Not so long ago, Barack Obama could fill a stadium in Europe with people eager for the chance to hear him speak. He accepted a Nobel Prize for his achievements only weeks into his presidency. Now the arbiter of all things fashionable, GQ, finds Mr. Obama has gone out of style, landing the No. 17 spot in “The 25 Least Influential People of 2013.” GQ writer Drew Magary justified the ranking by describing how he has spent the Obama presidency “watching bad things happen, then hearing a thoughtful speech about how we gotta make sure the bad things never happen again, and then watching as nothing gets done.” For that, Mr. Obama is likened to “a very eloquent hat stand.”

That tough, but fair, assessment came in the Gentlemen’s Quarterly annual catalog of no-longer-relevant celebrities, noting that 2013 was “a bad year for important megalomaniacs.” GQ beat other newspaper and magazine lists of “best of” or “worst of” the year, which are usually reserved for the week between Christmas and the New Year.
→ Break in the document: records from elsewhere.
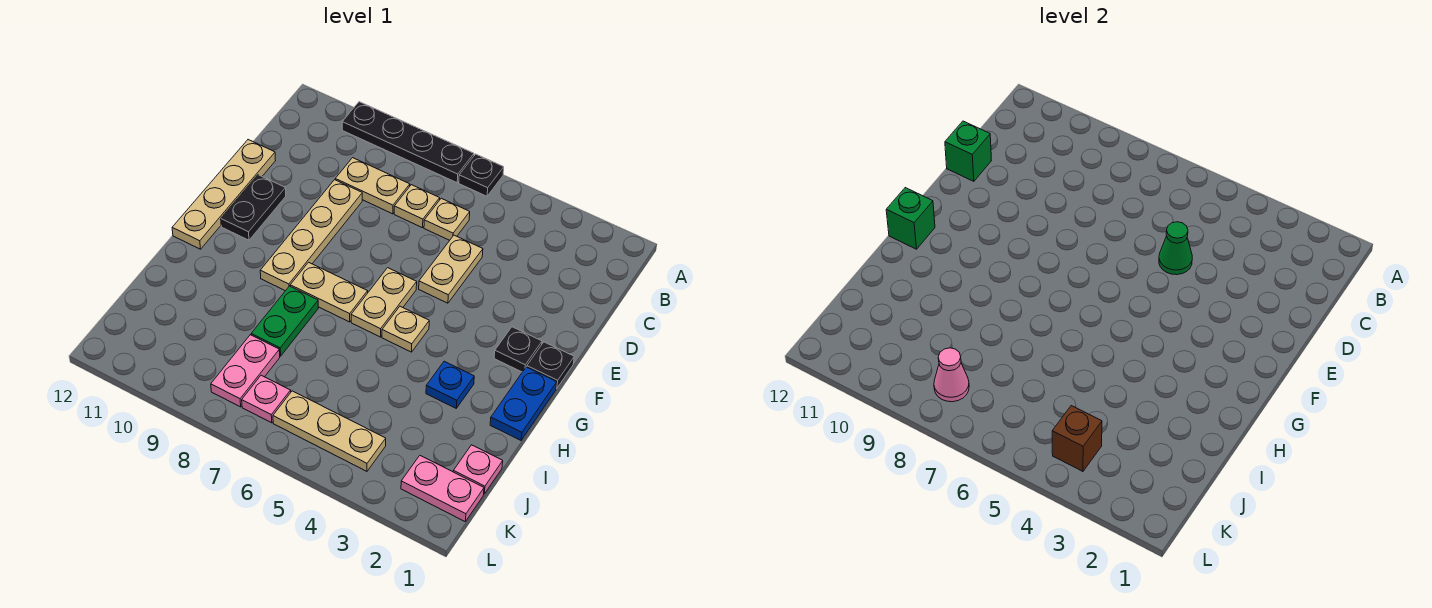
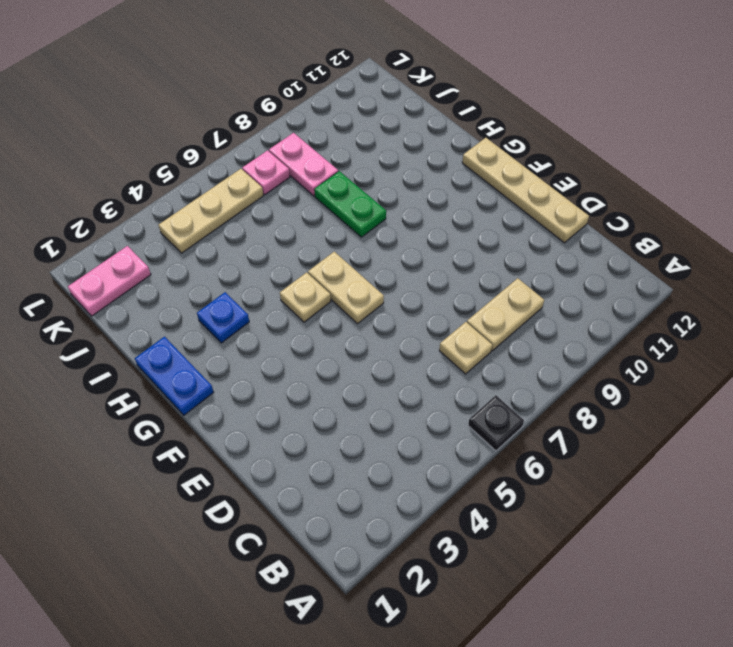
none -> black plate A7:A10 level 1
none -> tan plate C6 level 1
none -> tan plate D5:E5 level 1

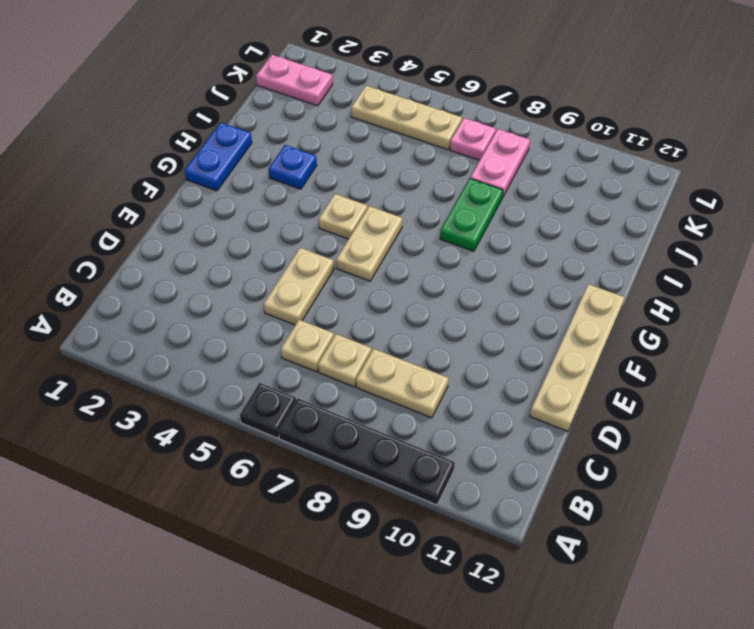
none -> tan plate D9:G9 level 1
none -> black plate E11:F11 level 1
none -> black plate F1 level 1

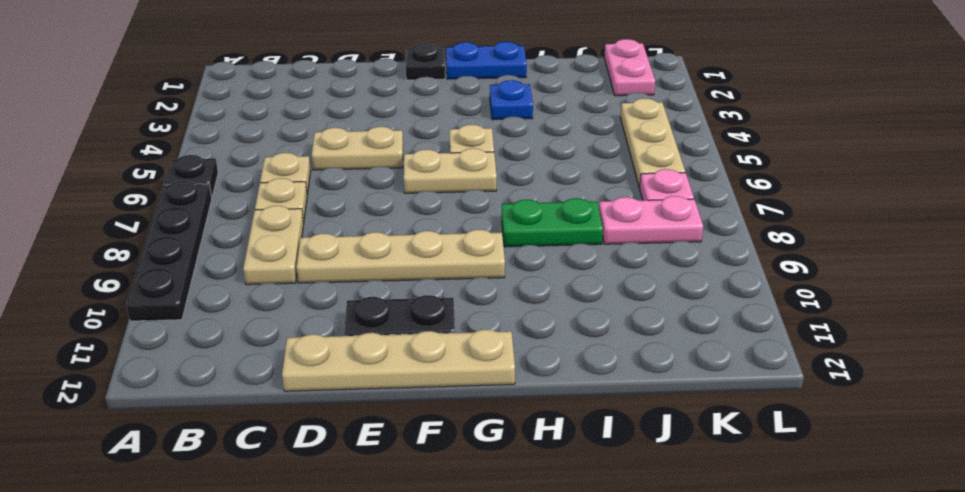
none -> black plate F2 level 1
none -> tan plate G7:G8 level 1
none -> pink plate J1 level 1

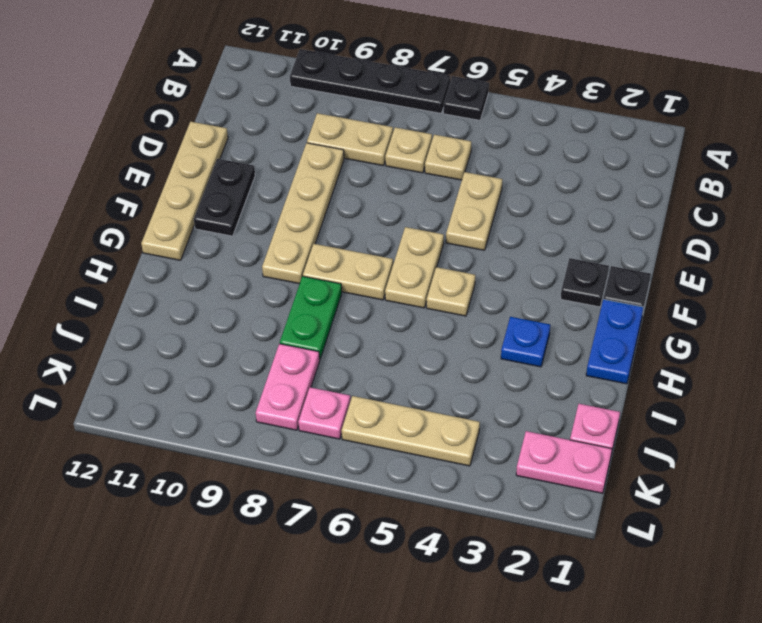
none -> green cone D5 level 2
none -> green brick D12 level 2
none -> green brick G12 level 2

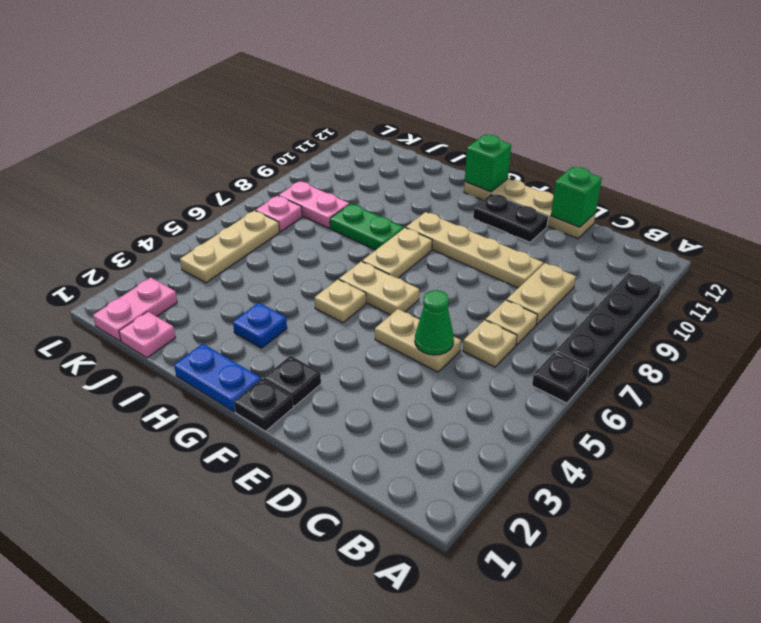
none -> brown brick K4 level 2
none -> pink cone K8 level 2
With a few weeks to go in 2013, there’s plenty of time in the era of Twitter for the narcissist in New York or Hollywood or on Capitol Hill to seize a spot on one of the other lists.

Twitter was what landed ex-Rep. Anthony D. Weiner the No. 3 spot on the GQ list, after his obsession with “selfies” sank his bid for a political comeback as New York City mayor. For being “willing to commit borderline treason” by cozying up to the dictator of a “nation-sized prison,” ex-NBA star Dennis Rodman secured the No. 1 ranking. Many of the other choices make sense, from New York Yankees third-baseman Alex Rodriguez (No. 15), cited for his unsuccessful efforts to muscle his way back into baseball’s good graces, to Lennay Kekua, “a.k.a. Manti Te’o’s fake dead girlfriend” (No. 21), and from Madonna wannabe Lady Gaga (No. 11) to Lady Gaga wannabe Miley Cyrus (No. 6). Anyone with the Kardashian surname was retired from the list “because making fun of them now bores us,” GQ says.

Despite its merits, the GQ list contained notable omissions. Certainly, Al Gore’s star has faded as evidence emerged that the global temperatures have been cooling, not warming, a fact he must now find inconvenient. Senate Republicans learned last week that the reward for reaching across the aisle and conceding everything on the budget was the Democratic detonation of the “nuclear option.”

Of course, no list of inconsequential celebrities can be considered complete without featuring everyone who appeared on a reality-TV show. An exception should also be made to recognize the least influential inanimate objects of 2013, the “red lines,” which are moving targets and can be crossed with impunity in No. 17’s foreign policy.